The quantum shape phase transition between the spherical and deformed γ-unstable ($U(5)-O(6)$) even-even nuclei within the frameworks of Interacting Boson Model-1 and 2 (IBM-1,2) for low-lying states, using the “entanglement entropy” (S) has been studied. In both frameworks, the theoretical results showed that there exist minimum and maximum entanglement values between s bosons in the U(5) and O(6) limits, respectively. In order to confirmation of the theoretical results, we have calculated and analyzed the entanglement entropy of $s-d$ bosons and proton (π) - neutron (ν) bosons in Cerium (${}_{58}{}^{122-136}Ce$) isotopes. The results indicate that the entanglement entropy correctly describes the transition from U(5) to O(6), for ground state ($0_1^{+}$), but it cannot accurately determine the transitional nucleus.

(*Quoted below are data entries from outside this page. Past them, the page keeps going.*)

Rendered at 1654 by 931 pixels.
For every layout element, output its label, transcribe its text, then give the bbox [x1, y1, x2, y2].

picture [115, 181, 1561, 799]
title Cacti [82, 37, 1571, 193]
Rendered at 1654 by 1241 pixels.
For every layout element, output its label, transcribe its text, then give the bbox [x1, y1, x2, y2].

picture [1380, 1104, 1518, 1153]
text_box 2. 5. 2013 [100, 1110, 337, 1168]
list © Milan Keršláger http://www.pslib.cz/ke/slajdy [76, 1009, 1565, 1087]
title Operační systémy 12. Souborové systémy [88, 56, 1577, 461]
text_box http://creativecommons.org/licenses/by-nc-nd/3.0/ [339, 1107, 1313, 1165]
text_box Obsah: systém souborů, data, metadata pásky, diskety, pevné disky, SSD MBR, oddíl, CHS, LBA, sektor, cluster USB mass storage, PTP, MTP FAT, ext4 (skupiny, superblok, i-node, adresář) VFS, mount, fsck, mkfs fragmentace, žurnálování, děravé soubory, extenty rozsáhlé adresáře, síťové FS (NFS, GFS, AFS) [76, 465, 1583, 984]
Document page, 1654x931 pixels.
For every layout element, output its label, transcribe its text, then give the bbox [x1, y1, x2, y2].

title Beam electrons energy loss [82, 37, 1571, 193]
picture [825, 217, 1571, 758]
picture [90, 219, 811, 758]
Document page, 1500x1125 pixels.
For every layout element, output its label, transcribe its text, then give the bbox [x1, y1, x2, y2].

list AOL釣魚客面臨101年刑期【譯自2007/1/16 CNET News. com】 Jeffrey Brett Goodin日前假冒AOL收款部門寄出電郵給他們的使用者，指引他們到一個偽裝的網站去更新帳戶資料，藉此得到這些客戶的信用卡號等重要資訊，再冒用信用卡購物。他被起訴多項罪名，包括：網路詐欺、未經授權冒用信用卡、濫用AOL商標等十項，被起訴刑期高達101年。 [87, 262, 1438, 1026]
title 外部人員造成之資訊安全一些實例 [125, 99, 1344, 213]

球形和变形之间的量子形状相变γ-不稳定（$U（5）-氧（6）$）在相互作用玻色子模型 1 和 2 (IBM-1,2) 的框架内，使用“纠缠熵”(S) 对低位态的偶偶原子核进行了研究。在这两个框架中，理论结果表明，s玻色子之间分别在U(5)和O(6)极限内存在最小和最大纠缠值。为了验证理论结果，我们计算并分析了$s-d$玻色子和质子 (π) - 中子 (ν) 铈中的玻色子 (${}_{58}{}^{122-136}Ce$）同位素。结果表明，纠缠熵正确描述了从 U(5) 到 O(6) 的转变，对于基态 ($0_1^{+}$），但不能准确确定移行核。